TAREFAS PROPOSTAS:
• A. No acórdão sobre a cessação da obrigação de alimentos, qual é o valor da pensão mensal que o autor da ação recebe desde que se reformou?
• B. Dê seguimento ao acórdão sobre a cessação da obrigação de alimentos, a partir da última frase apresentada.

TEXTO APRESENTADO:
..............................

Acórdão nº 5802/18.9T8BRG-B.G1 de Tribunal da Relação de Guimarães, 2023-03-30

Ano2023
Número Acordão5802/18.9T8BRG-B.G1
ÓrgãoTribunal da Relação de Guimarães

Acordam, em conferência, os Juízes Desembargadores da 1ª Secção Cível do Tribunal da Relação de Guimarães no seguinte:

I- RELATÓRIO

Por apenso aos autos de ação especial de alimentos que AA instaurou contra o seu ex-marido BB, em que por sentença proferida em 18/06/2010, transitada em julgado, o aí Réu BB foi condenado a pagar à aí Autora CC a quantia mensal de 250,00 euros, a título de alimentos, por transferência bancária, o identificado BB, residente na Rua ..., Lugar ... D´Ana, ... ..., concelho ..., instaurou ação especial para cessação da obrigação de prestação de alimentos contra CC, residente na Travessa ..., ... ..., pedindo que se declarasse cessada a obrigação em questão, com efeitos desde a data da propositura da ação.
Para tanto alegou, em síntese, que à data em que foi condenado a prestar alimentos à Ré exercia atividade profissional remunerada, auferindo uma retribuição mensal de 1.500,00 euros, quando, atualmente, e desde 02/08/2021, está reformado, recebendo uma pensão mensal de 465,24 euros, sendo este o seu único rendimento, com o qual tem de fazer face a todas as suas despesas.

..............................

EXCERTOS DO MATERIAL:
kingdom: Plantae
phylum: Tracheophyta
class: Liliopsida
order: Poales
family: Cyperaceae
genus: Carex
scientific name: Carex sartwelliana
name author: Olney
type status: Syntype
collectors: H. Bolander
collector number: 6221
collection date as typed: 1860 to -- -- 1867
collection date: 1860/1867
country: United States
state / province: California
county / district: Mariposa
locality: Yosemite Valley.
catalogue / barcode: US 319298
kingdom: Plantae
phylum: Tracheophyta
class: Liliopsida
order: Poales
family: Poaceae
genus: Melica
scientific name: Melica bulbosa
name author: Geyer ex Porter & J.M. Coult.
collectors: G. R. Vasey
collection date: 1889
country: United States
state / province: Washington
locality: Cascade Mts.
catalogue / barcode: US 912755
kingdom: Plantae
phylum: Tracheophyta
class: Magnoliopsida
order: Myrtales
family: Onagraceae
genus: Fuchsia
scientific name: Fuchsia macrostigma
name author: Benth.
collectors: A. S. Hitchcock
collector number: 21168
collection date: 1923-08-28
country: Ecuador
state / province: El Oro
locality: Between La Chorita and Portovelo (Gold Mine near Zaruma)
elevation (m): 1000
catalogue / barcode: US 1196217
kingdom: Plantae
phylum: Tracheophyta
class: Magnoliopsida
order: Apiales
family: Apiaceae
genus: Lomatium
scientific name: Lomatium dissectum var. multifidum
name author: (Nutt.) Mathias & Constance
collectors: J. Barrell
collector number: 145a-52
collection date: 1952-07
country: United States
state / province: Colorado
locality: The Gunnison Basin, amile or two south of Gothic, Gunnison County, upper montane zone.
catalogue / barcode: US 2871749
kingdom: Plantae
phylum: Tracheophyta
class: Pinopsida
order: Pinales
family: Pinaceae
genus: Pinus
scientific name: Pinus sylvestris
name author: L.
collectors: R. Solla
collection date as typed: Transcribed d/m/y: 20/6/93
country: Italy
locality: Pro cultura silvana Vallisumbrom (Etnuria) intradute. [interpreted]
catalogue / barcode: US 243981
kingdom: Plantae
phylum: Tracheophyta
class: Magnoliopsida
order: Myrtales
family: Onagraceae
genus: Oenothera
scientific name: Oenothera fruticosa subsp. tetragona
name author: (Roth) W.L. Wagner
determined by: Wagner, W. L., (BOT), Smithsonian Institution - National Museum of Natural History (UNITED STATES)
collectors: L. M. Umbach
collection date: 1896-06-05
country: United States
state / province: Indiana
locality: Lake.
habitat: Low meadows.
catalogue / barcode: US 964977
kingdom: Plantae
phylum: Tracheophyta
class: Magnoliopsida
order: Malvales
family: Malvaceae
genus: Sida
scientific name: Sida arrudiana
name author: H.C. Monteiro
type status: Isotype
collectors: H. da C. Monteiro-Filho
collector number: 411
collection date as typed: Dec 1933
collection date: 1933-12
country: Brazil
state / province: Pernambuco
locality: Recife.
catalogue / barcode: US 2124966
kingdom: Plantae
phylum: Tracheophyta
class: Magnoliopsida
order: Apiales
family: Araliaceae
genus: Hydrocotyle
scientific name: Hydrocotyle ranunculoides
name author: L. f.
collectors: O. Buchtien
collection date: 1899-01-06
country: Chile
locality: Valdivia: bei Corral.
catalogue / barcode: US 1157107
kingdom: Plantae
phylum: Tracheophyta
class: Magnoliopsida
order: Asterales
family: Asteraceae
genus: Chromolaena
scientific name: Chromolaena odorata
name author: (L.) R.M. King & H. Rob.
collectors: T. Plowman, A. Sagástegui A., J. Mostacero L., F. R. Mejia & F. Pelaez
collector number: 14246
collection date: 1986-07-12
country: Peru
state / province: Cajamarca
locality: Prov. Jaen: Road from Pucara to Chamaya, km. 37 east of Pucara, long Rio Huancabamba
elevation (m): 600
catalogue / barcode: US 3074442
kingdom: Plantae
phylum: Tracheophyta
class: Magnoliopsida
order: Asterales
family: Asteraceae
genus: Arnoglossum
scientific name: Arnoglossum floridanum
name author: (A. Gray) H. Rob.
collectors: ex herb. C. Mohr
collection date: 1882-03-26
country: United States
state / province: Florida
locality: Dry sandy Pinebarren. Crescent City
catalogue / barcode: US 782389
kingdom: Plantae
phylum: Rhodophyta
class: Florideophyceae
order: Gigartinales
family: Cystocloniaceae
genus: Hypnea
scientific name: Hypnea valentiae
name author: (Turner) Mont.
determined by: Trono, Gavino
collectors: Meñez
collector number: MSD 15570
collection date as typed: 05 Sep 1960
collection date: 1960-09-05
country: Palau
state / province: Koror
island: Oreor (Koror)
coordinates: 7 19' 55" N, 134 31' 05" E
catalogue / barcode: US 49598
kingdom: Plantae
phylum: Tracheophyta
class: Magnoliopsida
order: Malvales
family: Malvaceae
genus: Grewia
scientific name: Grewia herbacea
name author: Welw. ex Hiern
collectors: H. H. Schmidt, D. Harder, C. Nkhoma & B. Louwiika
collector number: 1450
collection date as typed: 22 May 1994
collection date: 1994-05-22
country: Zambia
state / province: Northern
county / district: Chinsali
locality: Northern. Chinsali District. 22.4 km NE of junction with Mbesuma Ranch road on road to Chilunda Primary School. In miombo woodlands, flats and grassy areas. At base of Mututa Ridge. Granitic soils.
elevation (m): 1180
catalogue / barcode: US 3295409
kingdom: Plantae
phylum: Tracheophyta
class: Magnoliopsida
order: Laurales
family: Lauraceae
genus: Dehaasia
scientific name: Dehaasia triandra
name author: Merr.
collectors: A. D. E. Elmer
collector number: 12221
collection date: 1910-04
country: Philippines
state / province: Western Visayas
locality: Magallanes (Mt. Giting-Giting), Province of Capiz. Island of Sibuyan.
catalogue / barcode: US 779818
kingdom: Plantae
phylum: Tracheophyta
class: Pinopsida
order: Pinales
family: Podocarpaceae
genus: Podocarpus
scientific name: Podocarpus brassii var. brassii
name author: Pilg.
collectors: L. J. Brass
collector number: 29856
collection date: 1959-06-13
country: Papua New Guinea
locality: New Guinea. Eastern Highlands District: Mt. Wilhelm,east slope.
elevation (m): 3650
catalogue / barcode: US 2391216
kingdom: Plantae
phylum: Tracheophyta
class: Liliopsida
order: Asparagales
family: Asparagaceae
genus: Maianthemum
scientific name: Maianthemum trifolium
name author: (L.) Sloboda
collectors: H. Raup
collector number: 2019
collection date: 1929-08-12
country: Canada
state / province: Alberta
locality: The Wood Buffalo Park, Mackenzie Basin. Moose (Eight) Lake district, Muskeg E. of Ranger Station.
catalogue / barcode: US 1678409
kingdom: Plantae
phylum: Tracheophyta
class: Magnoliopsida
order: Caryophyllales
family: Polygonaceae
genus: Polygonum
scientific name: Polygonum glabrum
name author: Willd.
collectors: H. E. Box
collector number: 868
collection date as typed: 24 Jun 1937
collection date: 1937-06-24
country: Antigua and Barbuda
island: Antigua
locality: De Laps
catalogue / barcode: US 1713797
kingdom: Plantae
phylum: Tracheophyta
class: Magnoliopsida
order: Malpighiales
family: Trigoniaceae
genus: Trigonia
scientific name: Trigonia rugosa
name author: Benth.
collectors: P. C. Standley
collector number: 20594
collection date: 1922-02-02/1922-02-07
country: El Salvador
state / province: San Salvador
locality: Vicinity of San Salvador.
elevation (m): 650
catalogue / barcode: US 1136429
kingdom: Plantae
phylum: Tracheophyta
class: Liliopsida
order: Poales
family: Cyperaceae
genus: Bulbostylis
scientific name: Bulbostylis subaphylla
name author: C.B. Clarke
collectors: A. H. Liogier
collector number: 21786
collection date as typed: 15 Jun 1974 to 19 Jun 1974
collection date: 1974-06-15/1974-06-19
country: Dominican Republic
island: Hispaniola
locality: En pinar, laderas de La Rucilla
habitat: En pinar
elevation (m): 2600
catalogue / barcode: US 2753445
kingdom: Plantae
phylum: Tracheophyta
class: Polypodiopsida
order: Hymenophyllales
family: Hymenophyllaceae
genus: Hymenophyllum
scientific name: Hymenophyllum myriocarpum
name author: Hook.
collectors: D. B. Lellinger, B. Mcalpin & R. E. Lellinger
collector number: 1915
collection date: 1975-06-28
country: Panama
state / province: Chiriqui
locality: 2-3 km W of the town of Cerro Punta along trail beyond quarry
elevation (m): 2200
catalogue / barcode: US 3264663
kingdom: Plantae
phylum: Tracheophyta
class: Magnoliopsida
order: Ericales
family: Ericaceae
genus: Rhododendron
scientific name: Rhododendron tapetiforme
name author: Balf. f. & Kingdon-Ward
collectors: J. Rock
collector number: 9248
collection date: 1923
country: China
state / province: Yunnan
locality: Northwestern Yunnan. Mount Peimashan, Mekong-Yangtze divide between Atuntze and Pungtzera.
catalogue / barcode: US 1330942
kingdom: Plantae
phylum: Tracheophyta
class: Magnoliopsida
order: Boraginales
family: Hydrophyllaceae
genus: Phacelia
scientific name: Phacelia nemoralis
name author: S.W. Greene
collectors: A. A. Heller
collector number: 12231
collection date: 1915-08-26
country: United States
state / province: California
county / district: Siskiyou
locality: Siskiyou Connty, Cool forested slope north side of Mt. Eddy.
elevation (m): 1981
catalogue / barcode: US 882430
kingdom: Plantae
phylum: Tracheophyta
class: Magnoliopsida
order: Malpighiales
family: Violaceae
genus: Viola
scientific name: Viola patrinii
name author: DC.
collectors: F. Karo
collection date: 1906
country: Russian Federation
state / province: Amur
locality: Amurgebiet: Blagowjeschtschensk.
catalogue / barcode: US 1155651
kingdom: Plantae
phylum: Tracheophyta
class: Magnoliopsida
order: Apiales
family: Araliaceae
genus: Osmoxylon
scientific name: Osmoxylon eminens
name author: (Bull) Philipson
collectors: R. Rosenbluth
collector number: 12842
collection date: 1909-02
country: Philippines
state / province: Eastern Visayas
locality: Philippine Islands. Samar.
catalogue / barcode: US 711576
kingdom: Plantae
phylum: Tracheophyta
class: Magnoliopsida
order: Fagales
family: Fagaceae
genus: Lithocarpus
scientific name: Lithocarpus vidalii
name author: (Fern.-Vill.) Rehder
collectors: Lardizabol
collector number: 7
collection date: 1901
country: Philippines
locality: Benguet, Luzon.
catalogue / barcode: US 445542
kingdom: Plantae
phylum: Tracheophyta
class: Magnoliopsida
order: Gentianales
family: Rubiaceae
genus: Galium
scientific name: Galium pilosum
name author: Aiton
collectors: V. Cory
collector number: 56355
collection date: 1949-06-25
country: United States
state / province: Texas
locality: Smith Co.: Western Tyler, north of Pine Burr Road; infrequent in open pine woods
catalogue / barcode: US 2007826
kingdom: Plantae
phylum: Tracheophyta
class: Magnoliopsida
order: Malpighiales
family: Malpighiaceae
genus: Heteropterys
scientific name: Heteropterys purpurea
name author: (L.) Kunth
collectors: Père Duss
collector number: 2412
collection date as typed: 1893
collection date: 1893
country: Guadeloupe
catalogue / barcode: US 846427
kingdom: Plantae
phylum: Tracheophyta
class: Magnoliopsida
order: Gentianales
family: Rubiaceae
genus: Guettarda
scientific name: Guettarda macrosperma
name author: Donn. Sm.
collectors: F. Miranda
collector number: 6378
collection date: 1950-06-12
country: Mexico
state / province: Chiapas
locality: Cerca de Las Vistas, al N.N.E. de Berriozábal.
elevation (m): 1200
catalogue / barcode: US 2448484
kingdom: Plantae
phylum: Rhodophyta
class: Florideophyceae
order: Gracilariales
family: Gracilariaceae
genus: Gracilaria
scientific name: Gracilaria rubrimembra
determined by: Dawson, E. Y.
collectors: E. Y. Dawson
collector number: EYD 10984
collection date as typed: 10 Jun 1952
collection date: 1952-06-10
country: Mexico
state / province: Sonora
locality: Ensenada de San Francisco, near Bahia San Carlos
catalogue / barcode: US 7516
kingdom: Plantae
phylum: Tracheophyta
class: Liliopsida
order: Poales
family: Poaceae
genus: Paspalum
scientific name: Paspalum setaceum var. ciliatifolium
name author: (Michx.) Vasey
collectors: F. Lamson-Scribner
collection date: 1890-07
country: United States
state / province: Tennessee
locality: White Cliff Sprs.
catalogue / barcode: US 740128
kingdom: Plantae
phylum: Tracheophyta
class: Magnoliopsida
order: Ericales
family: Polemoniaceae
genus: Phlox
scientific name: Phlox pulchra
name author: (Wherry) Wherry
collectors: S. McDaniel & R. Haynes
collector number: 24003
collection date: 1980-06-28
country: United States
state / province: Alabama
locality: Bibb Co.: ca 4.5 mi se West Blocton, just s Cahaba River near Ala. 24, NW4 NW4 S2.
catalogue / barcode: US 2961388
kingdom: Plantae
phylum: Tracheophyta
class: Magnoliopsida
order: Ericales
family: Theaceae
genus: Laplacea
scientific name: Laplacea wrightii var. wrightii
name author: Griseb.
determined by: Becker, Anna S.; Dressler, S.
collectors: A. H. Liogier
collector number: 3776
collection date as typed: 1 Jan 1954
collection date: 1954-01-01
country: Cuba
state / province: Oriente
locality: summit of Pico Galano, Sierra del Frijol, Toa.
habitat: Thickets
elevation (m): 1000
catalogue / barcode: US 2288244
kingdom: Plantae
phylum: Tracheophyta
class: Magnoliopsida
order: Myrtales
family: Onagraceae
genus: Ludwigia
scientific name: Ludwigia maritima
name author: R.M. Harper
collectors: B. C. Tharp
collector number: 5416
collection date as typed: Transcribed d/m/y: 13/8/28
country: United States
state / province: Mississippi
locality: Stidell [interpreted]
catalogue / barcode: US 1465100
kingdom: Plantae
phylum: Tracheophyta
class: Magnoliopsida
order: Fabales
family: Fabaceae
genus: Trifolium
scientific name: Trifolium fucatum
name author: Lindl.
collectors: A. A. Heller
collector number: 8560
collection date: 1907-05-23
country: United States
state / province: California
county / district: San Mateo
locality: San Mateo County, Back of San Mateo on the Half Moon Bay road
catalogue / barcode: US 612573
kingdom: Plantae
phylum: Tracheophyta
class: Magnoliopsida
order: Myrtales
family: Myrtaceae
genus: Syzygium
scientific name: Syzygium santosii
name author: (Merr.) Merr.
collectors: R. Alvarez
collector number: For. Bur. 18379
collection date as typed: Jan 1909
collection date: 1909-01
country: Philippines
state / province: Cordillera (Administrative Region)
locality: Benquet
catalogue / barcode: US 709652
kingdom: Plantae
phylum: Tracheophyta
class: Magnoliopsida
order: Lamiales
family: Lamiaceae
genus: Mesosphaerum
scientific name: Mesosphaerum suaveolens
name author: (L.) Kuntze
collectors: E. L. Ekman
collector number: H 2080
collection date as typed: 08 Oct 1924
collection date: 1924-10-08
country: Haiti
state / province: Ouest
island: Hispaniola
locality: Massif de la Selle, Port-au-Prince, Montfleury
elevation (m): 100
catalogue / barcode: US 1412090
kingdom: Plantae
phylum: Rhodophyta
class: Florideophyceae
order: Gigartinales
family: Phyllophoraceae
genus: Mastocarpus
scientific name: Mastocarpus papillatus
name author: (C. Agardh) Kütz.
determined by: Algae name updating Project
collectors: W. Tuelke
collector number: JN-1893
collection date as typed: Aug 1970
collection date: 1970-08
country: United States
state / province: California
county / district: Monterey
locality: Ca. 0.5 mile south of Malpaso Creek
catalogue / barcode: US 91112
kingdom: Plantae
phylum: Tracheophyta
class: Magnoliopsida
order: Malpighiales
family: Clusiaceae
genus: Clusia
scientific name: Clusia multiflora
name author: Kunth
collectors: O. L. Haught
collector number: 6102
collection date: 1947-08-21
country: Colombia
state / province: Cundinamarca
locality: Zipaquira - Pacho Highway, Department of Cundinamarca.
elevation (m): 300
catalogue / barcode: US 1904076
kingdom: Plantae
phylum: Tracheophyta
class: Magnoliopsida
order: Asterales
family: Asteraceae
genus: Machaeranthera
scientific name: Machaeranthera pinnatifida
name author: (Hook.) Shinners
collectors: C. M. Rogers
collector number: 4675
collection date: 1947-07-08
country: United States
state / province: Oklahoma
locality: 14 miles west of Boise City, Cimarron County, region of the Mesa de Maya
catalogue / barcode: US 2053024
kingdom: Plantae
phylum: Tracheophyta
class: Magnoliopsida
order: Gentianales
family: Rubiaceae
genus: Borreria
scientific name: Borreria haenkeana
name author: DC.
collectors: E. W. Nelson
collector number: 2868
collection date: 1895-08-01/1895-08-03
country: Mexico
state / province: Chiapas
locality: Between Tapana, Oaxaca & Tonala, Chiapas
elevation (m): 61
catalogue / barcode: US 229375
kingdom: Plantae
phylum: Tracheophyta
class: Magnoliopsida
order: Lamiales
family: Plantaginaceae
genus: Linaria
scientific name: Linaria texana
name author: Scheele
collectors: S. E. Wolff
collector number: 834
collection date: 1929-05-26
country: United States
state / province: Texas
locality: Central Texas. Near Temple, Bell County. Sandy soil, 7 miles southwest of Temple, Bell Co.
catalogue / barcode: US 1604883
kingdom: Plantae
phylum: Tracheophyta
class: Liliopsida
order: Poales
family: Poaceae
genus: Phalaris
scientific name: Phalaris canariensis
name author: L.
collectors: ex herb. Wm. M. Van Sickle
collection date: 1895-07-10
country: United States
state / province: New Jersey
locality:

..............................

RESPOSTAS:
• A. 465,24 euros.

• B.
A Ré é reformada por velhice e recebia à data da fixação de alimentos uma pensão de 386,65 euros que, fruto das atualizações anuais, deverá ser superior à recebida pelo Autor.
A Ré vive com o filho mais velho do ex-casal, maior e independente, recebe ajuda dos restantes filhos e dispõe de património imobiliário próprio, que consegue facilmente alienar, o que lhe permitirá viver confortavelmente até ao fim dos seus dias.
Finalmente, decorridos três anos sobre o divórcio, a Ré tem possibilidades de prover à sua subsistência.
Realizou-se a conferência de interessados a que alude o art. 936º, n.º 3, do CPC, onde não foi possível obter acordo das partes.
A Ré contestou impugnando parte da facticidade alegada pelo Autor, sustentando que este recebe duas pensões de reforma, num total de 915,24 euros mensais, enquanto aquela tem como único rendimento a sua pensão, que ascende a 386,65 euros mensais.
Vive em casa do filho, sozinha, em virtude desse filho se encontrar emigrado, e, embora não pague renda de casa, contribui com 150,00 euros mensais para pagamento do empréstimo bancário.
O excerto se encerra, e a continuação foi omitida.